Ist das ein bisschen zu viel Weitseher? Nein!

Von: Der Büchernarr Frank
10.09.2019

Nach den beiden Triologien »Die Chroniken der Weitseher« und »Das Erbe der Weitseher« erscheint in diesem Jahr mit »Das Kind des Weitsehers« noch eine Trilogie, in der das Leben des Protagonisten Fitz-Chivalric Weitseher alias Tom Dachsenbless erzählt wird. Ist das nicht ein bisschen zu viel Weitseher? Viel Zeit Tatsächlich hat mich dieser Band sehr stark an “Die Gabe der Könige” erinnert, den ersten Band der Triologie »Die Chroniken der Weitseher«. Die Erzählung beginnt extrem ruhig und Hobb nimmt sich viel Zeit, um die Charaktere und deren Leben vorzustellen. Dabei ist es in meinen Augen essentiell, dass der Leser die anderen beiden Trilogien kennt, damit die Verhältnisse zwischen den jeweiligen Personen klar ist. Es gibt zwar hier und da Rückblenden, die aber mitnichten das Lesen der Bücher ersetzen können. Der Klappentext zu diesem Buch ist leider komplett daneben und beschreibt gar nicht so recht, was wirklich in den Buch passiert und macht auch nicht neugierig auf den Inhalt. Robin Hobb nimmt sich nämlich sehr viel Zeit, um zu beschreiben, wie Tom mit seiner Frau Molly auf Weidenhag leben und es dauert eine ganze Weile, bis besagte Tochter Biene ins Spiel kommt, die dann allerdings nicht direkt Angst vor ihrem Vater hat, sondern ein anderes Geheimnis mit sich trägt, das ich hier aber nicht erwähnen möchte, um nicht zu viel zu verraten. Allerdings hat es mich ein wenig genervt, dass Fitz bzw. Tom die gleichen Fehler bei seiner Tochter macht, wie er schon in der Vergangenheit immer wieder angeeckt ist. Als würde überhaupt nicht aus seinen Fehlern lernen. Ein Verhalten, das er schon in den vergangenen Bänden gezeigt hat.

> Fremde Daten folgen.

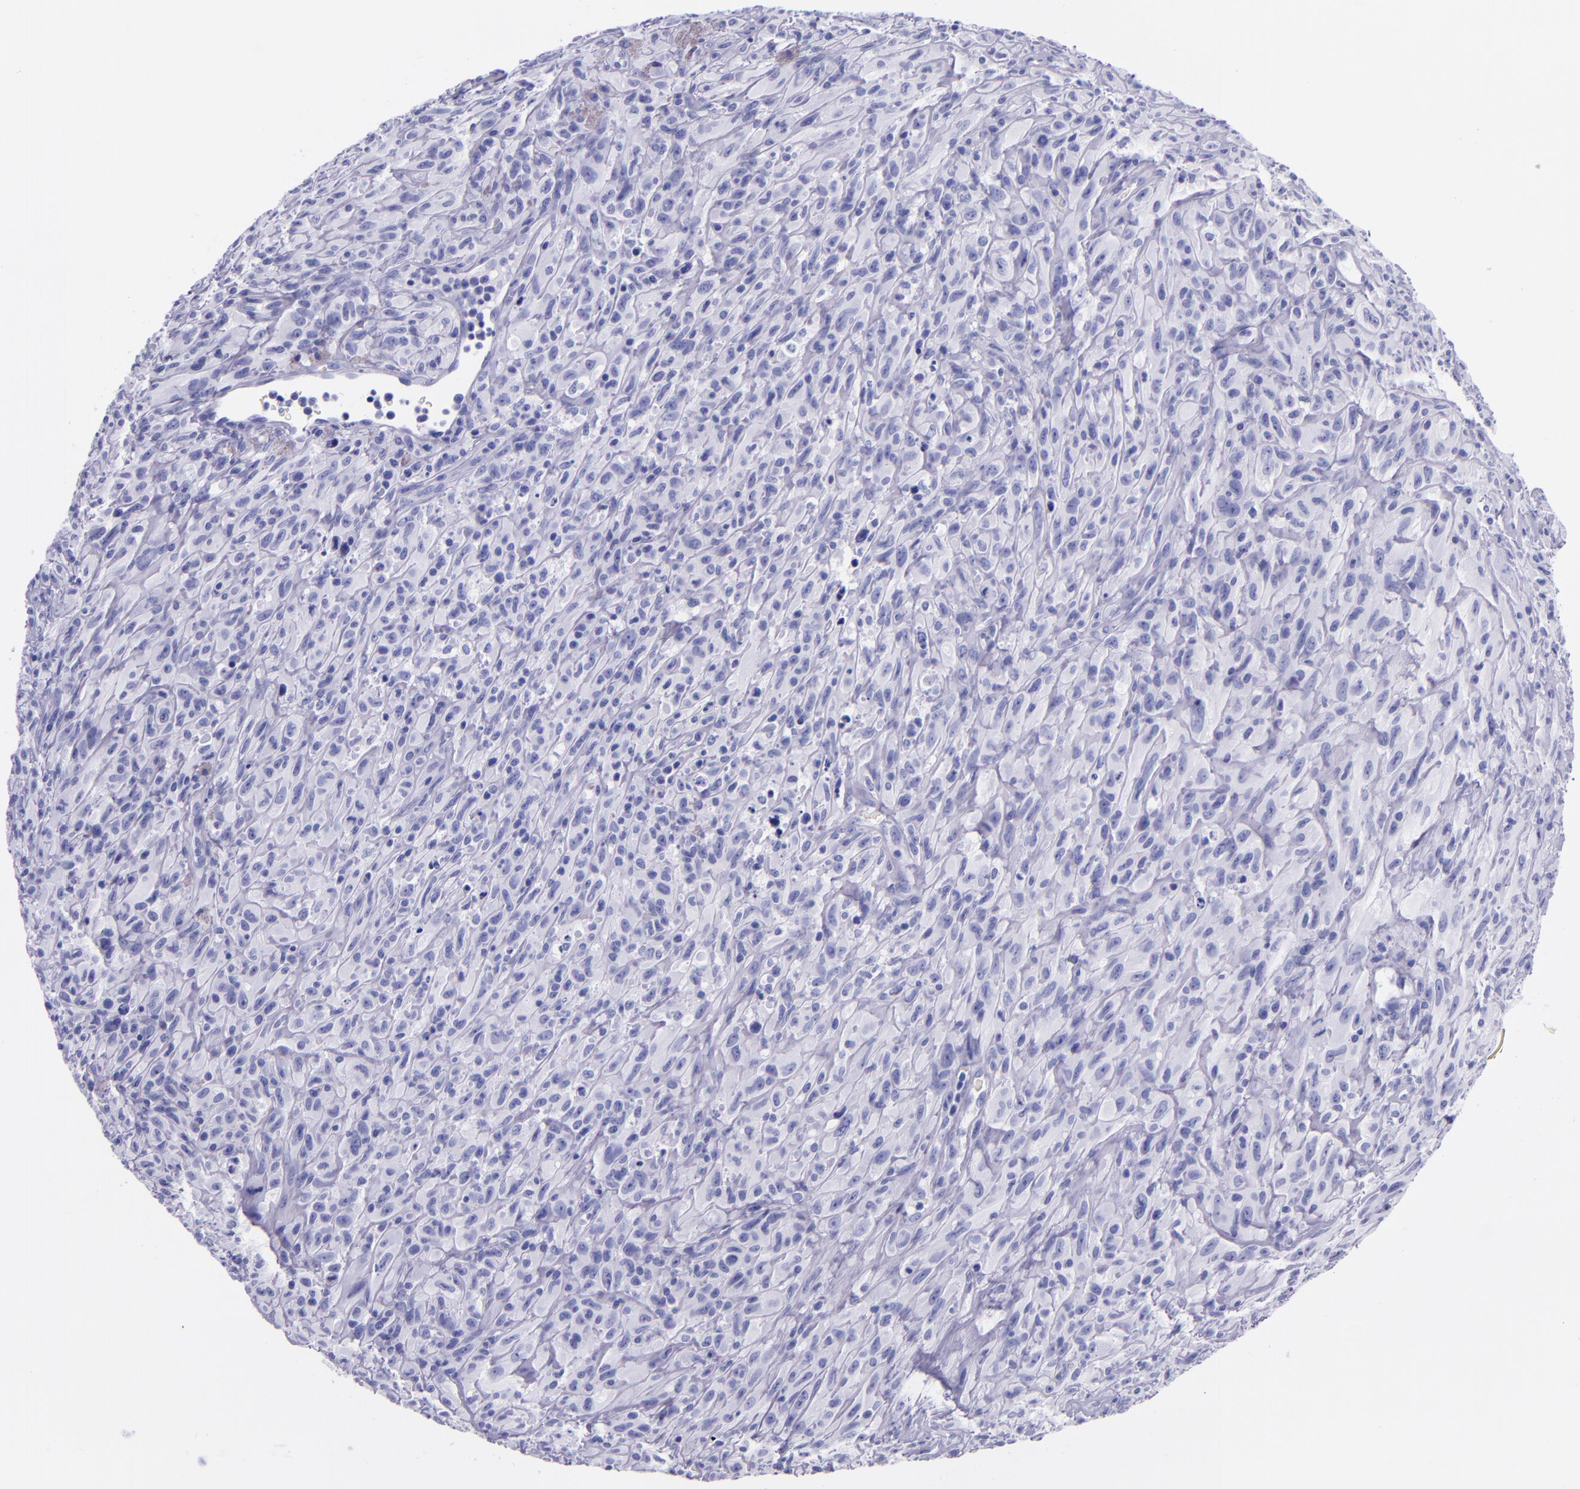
{"staining": {"intensity": "negative", "quantity": "none", "location": "none"}, "tissue": "glioma", "cell_type": "Tumor cells", "image_type": "cancer", "snomed": [{"axis": "morphology", "description": "Glioma, malignant, High grade"}, {"axis": "topography", "description": "Brain"}], "caption": "Histopathology image shows no significant protein positivity in tumor cells of high-grade glioma (malignant).", "gene": "SLPI", "patient": {"sex": "male", "age": 48}}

Warum Hobb ihm nicht ein wenig die Weisheit des Alters zugedeihen lässt, erschließt sich mir nicht. Etwas Schade finde ich, dass in diesem Band die alte Macht so kurz gekommen ist. Sie war eine sehr gute Ergänzung zur Gabe und ich mag die Verschwisterungen zwischen Mensch und Tier. Fazit Ja, das Leben des Fitz Chivalric lässt sich auch in einer weiteren Trilogie erzählen, wobei Robin Hobb ihrem Erzählstil treu bleibt. Wer die anderen Trilogien mochte, der wird sicherlich auch mit diesem Band glücklich werden. Wem Hobbs Erzählweise zu ausufernd und ruhig ist, der wird mit diesem Buch sicherlich nicht glücklich werden.